横浜こぼれ話は筆者の佐藤栄次が随筆や意見や考えを書いておりますので、一度見に来てください、

マレーシアでの出来事。
私がまだ主任だった時、シンガポール駐在の藤木君から電話がかかってきた。
元気のない声で、ボソボソ言うが、何を言っているのか分からない。
これはただ事ではないと思い、事情をゆっくり聞いた。
話の内容はこうだ。
マレーシアで受注したレントゲン装置、価格は約5,000万円位だが、クアラルンプールの港に着き、通関で待たされ、ようやく通関が済んでも、病院の準備が出来ていなくて、倉庫に保管していた。そして、半年後、病院に持ち込み据え付けを始めようとしたら、何と錆びだらけ。
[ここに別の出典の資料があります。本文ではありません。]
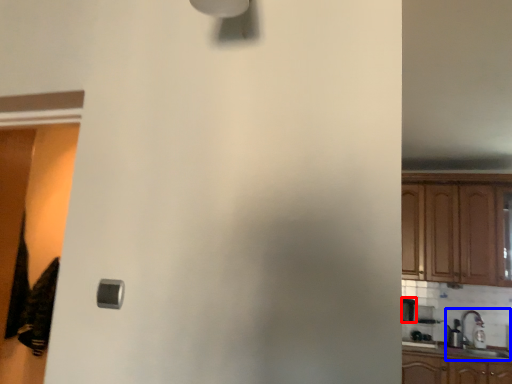
Question: Which point is further to the camera, appliance (highlighted by a red box) or sink (highlighted by a blue box)?

Choices:
 (A) appliance
 (B) sink

Answer: (A)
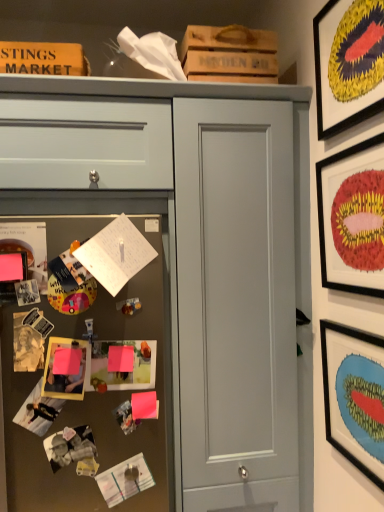
The image size is (384, 512). I want to click on black matte picture frame at upper right, the fourth picture frame from the top, so click(x=354, y=396).

Locate an element on the screen. The width and height of the screenshot is (384, 512). metallic silver fridge at left is located at coordinates (91, 390).

The width and height of the screenshot is (384, 512). What do you see at coordinates (352, 218) in the screenshot?
I see `matte black picture frame at upper right, marked as the 2th picture frame in a top-to-bottom arrangement` at bounding box center [352, 218].

The width and height of the screenshot is (384, 512). What do you see at coordinates (115, 254) in the screenshot?
I see `white paper at left` at bounding box center [115, 254].

Locate an element on the screen. matte yellow picture frame at lower left, which is counted as the 3th picture frame, starting from the top is located at coordinates (65, 369).

In the scene shown: Is black matte picture frame at upper right, the fourth picture frame from the top, facing away from matte black picture frame at upper right, the third picture frame viewed from the right?

No, black matte picture frame at upper right, the fourth picture frame from the top, is not facing the opposite direction of matte black picture frame at upper right, the third picture frame viewed from the right.

What's the angular difference between black matte picture frame at upper right, the fourth picture frame from the top, and matte black picture frame at upper right, the 2th picture frame positioned from the left,'s facing directions?

black matte picture frame at upper right, the fourth picture frame from the top, and matte black picture frame at upper right, the 2th picture frame positioned from the left, are facing 0.00258 degrees away from each other.

Who is smaller, black matte picture frame at upper right, the first picture frame positioned from the bottom, or matte black picture frame at upper right, marked as the 2th picture frame in a top-to-bottom arrangement?

With smaller size is black matte picture frame at upper right, the first picture frame positioned from the bottom.

Between black matte picture frame at upper right, the first picture frame positioned from the bottom, and matte black picture frame at upper right, the third picture frame ordered from the bottom, which one has smaller width?

black matte picture frame at upper right, the first picture frame positioned from the bottom.

Considering the relative sizes of matte gray door at center and white paper at left in the image provided, is matte gray door at center thinner than white paper at left?

No.

Which is more distant, (283, 415) or (124, 270)?

Positioned behind is point (283, 415).

Is matte gray door at center bigger than white paper at left?

Indeed, matte gray door at center has a larger size compared to white paper at left.

Who is more distant, matte gray door at center or white paper at left?

matte gray door at center is behind.

Between matte black picture frame at upper right, the third picture frame ordered from the bottom, and metallic silver fridge at left, which one has larger size?

metallic silver fridge at left is bigger.

Considering the relative sizes of matte black picture frame at upper right, marked as the 2th picture frame in a top-to-bottom arrangement, and metallic silver fridge at left in the image provided, is matte black picture frame at upper right, marked as the 2th picture frame in a top-to-bottom arrangement, wider than metallic silver fridge at left?

No, matte black picture frame at upper right, marked as the 2th picture frame in a top-to-bottom arrangement, is not wider than metallic silver fridge at left.

How many degrees apart are the facing directions of matte black picture frame at upper right, marked as the 2th picture frame in a top-to-bottom arrangement, and metallic silver fridge at left?

There is a 90-degree angle between the facing directions of matte black picture frame at upper right, marked as the 2th picture frame in a top-to-bottom arrangement, and metallic silver fridge at left.

Who is bigger, matte yellow picture frame at lower left, the 1th picture frame when ordered from left to right, or matte black picture frame at upper right, marked as the 2th picture frame in a top-to-bottom arrangement?

matte black picture frame at upper right, marked as the 2th picture frame in a top-to-bottom arrangement.

Considering the positions of point (60, 354) and point (363, 216), is point (60, 354) closer or farther from the camera than point (363, 216)?

Point (60, 354) appears to be farther away from the viewer than point (363, 216).

From a real-world perspective, is matte yellow picture frame at lower left, which is counted as the 3th picture frame, starting from the top, physically located above or below matte black picture frame at upper right, the third picture frame ordered from the bottom?

matte yellow picture frame at lower left, which is counted as the 3th picture frame, starting from the top, is situated lower than matte black picture frame at upper right, the third picture frame ordered from the bottom, in the real world.

Considering the relative sizes of matte yellow picture frame at lower left, which is the 4th picture frame from right to left, and matte black picture frame at upper right, the 2th picture frame positioned from the left, in the image provided, is matte yellow picture frame at lower left, which is the 4th picture frame from right to left, wider than matte black picture frame at upper right, the 2th picture frame positioned from the left,?

Yes.

Between metallic silver fridge at left and white paper at left, which one has more height?

With more height is metallic silver fridge at left.

From the image's perspective, is metallic silver fridge at left located above or below white paper at left?

metallic silver fridge at left is situated lower than white paper at left in the image.

Based on their sizes in the image, would you say metallic silver fridge at left is bigger or smaller than white paper at left?

In the image, metallic silver fridge at left appears to be larger than white paper at left.

From the picture: Is there a large distance between metallic silver fridge at left and white paper at left?

No.

Is white paper at left oriented away from matte gray drawer at upper left?

No, white paper at left is not facing away from matte gray drawer at upper left.

Is white paper at left outside of matte gray drawer at upper left?

white paper at left lies outside matte gray drawer at upper left's area.

Is white paper at left far away from matte gray drawer at upper left?

No.

Considering the relative sizes of matte black picture frame at upper right, marked as the 2th picture frame in a top-to-bottom arrangement, and wooden framed artwork at upper right, placed as the third picture frame when sorted from left to right, in the image provided, is matte black picture frame at upper right, marked as the 2th picture frame in a top-to-bottom arrangement, thinner than wooden framed artwork at upper right, placed as the third picture frame when sorted from left to right,?

No.

Which of these two, matte black picture frame at upper right, the 2th picture frame positioned from the left, or wooden framed artwork at upper right, the 1th picture frame when ordered from top to bottom, stands taller?

Standing taller between the two is wooden framed artwork at upper right, the 1th picture frame when ordered from top to bottom.

Locate an element on the screen. The height and width of the screenshot is (512, 384). picture frame that is the 1st object to the right of the matte black picture frame at upper right, the 2th picture frame positioned from the left, starting at the anchor is located at coordinates (348, 63).

Based on the photo, is matte black picture frame at upper right, marked as the 2th picture frame in a top-to-bottom arrangement, positioned with its back to wooden framed artwork at upper right, placed as the third picture frame when sorted from left to right?

No, matte black picture frame at upper right, marked as the 2th picture frame in a top-to-bottom arrangement, is not facing the opposite direction of wooden framed artwork at upper right, placed as the third picture frame when sorted from left to right.

From a real-world perspective, count 2nd picture frames upward from the black matte picture frame at upper right, which ranks as the 1th picture frame in right-to-left order, and point to it. Please provide its 2D coordinates.

[(352, 218)]

Locate an element on the screen. door behind the white paper at left is located at coordinates (236, 304).

Considering their positions, is black matte picture frame at upper right, arranged as the 4th picture frame when viewed from the left, positioned closer to wooden framed artwork at upper right, placed as the third picture frame when sorted from left to right, than matte yellow picture frame at lower left, which is the 4th picture frame from right to left?

black matte picture frame at upper right, arranged as the 4th picture frame when viewed from the left.

Considering their positions, is matte gray drawer at upper left positioned closer to matte black picture frame at upper right, the third picture frame viewed from the right, than black matte picture frame at upper right, which ranks as the 1th picture frame in right-to-left order?

black matte picture frame at upper right, which ranks as the 1th picture frame in right-to-left order, is positioned closer to the anchor matte black picture frame at upper right, the third picture frame viewed from the right.

Estimate the real-world distances between objects in this image. Which object is closer to wooden framed artwork at upper right, the fourth picture frame positioned from the bottom, matte gray drawer at upper left or matte black picture frame at upper right, marked as the 2th picture frame in a top-to-bottom arrangement?

matte black picture frame at upper right, marked as the 2th picture frame in a top-to-bottom arrangement.

Looking at the image, which one is located closer to matte yellow picture frame at lower left, which is the 4th picture frame from right to left, matte black picture frame at upper right, the third picture frame ordered from the bottom, or white paper at left?

white paper at left lies closer to matte yellow picture frame at lower left, which is the 4th picture frame from right to left, than the other object.

From the picture: From the image, which object appears to be nearer to white paper at left, matte black picture frame at upper right, the third picture frame ordered from the bottom, or black matte picture frame at upper right, the fourth picture frame from the top?

matte black picture frame at upper right, the third picture frame ordered from the bottom, is closer to white paper at left.

Based on their spatial positions, is matte gray drawer at upper left or matte gray door at center closer to white paper at left?

The object closer to white paper at left is matte gray drawer at upper left.

Looking at the image, which one is located closer to white paper at left, matte black picture frame at upper right, the third picture frame viewed from the right, or matte gray drawer at upper left?

matte gray drawer at upper left is positioned closer to the anchor white paper at left.

Based on their spatial positions, is metallic silver fridge at left or black matte picture frame at upper right, the fourth picture frame from the top, further from matte gray drawer at upper left?

black matte picture frame at upper right, the fourth picture frame from the top, is positioned further to the anchor matte gray drawer at upper left.

Where is `door between metallic silver fridge at left and matte black picture frame at upper right, the third picture frame ordered from the bottom`? This screenshot has height=512, width=384. door between metallic silver fridge at left and matte black picture frame at upper right, the third picture frame ordered from the bottom is located at coordinates (236, 304).

Identify the location of card between wooden framed artwork at upper right, the fourth picture frame positioned from the bottom, and matte gray door at center from top to bottom. (115, 254).

The image size is (384, 512). Find the location of `fridge situated between matte yellow picture frame at lower left, which is the 4th picture frame from right to left, and matte black picture frame at upper right, marked as the 2th picture frame in a top-to-bottom arrangement, from left to right`. fridge situated between matte yellow picture frame at lower left, which is the 4th picture frame from right to left, and matte black picture frame at upper right, marked as the 2th picture frame in a top-to-bottom arrangement, from left to right is located at coordinates (91, 390).

This screenshot has width=384, height=512. In order to click on card located between matte yellow picture frame at lower left, which is the 4th picture frame from right to left, and black matte picture frame at upper right, which ranks as the 1th picture frame in right-to-left order, in the left-right direction in this screenshot , I will do `click(115, 254)`.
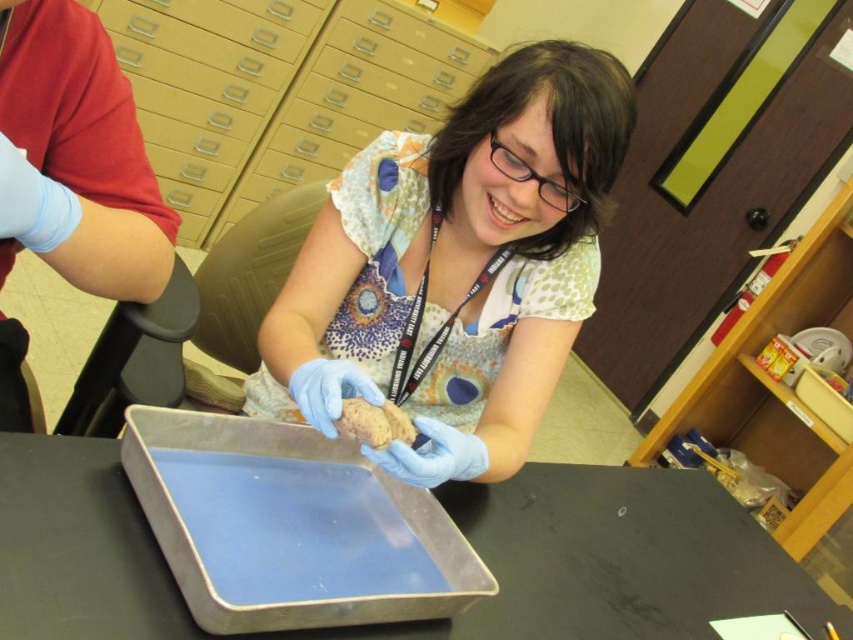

早速、東海保険会社(仮称)に連絡したら、保税倉庫から別の倉庫に移動した段階で、通常の海上保険が効かなくなっていた。
これだけで東芝は5,000万円の損失。
そこで私は、企画部の西田さん(後の東芝社長)を訪ね、相談した。
すると、西田さんは早速、東海保険会社の東芝担当部長を呼び出し、相談してくれた。すると、あっさり、無効だった保険を書き直し、有効にしてくれるということになった。ただ、この問題は担当部長レベルの問題では無理で、東海保険会社の取締役を連れて来るから是非、国際部の事業部長岡本と話をする機会を作ってくれと言う。
そこで後日、東海保険会社の取締役と部長がやって来て、西田さんが岡本事業部長の所に連れて行き、双方挨拶をして、全てオーケーとなる。
この席には私も同席した。
すると、この結果を東芝の白石財務部長(取締役)の所に報告に行こう、ということで、岡本事業部長は白石財務部長の所に連れて行った。
すでにこの話は白石の所まで報告が上がっていたのだ。
白石財務部長の所には東海保険会社の二人と岡本事業部長と西田さんと私が行った。
部屋で待っていると、待たせて悪かったと言いながら白石財務部長は入って来た。
岡本事業部長が、ことの顛末を報告すると、見る見るうちに白石財務部長の表情が変わって来た。
そして、岡本事業部長に向かって、
「お前は、乞食か!」と一喝した。
「お前は、保険というものを真剣に考えているのか!それでも、国際部の事業部長か?!」
と更に一喝した。
東海保険会社の取締役に向かって、深々と頭を下げて、
「真に申し訳ありません。今後は二度とこのようなご迷惑はお掛けしません。」、と真剣に謝ったのだ。
私はこの光景を見て、一体どうなっているのか?と不不可解だった。
最初から、整理すると、
担当者が、保険の期間を延長してくれと頼んだが、それは無理だと断られた。これは当然のことと思う。
次に東芝本社の課長が保険会社の部長に話しをしたところ、東芝の事業部長と保険会社の取締役との会談でオーケーにしようと保険会社が回答をした。
そのことを東芝の財務部長に報告すると、東芝の事業部長は烈火の如く怒られる。

実は後日このことを同席していた管近課長に聞いて初めて、理解できた。
東芝が輸出している額は莫大な金額。これに全て保険をかけているのだから、保険会社に支払う額も相当なもの。
一方、東芝との取引も日本の全ての企業と行っている。そこで、東芝は各企業と公正なビジネスをしなければならない。管近課長のノートには、企業の系列関係が分かるようなまとめられている。当然、各企業の社長の子供や奥さんの情報も入っている。また、葬儀の場合、誰が出席すべきかも書かれている。
全て、公正な立場を求められているからなのだ、と教えてくれた。

結局、後々、この岡本事業部長は取締役になることはなかった。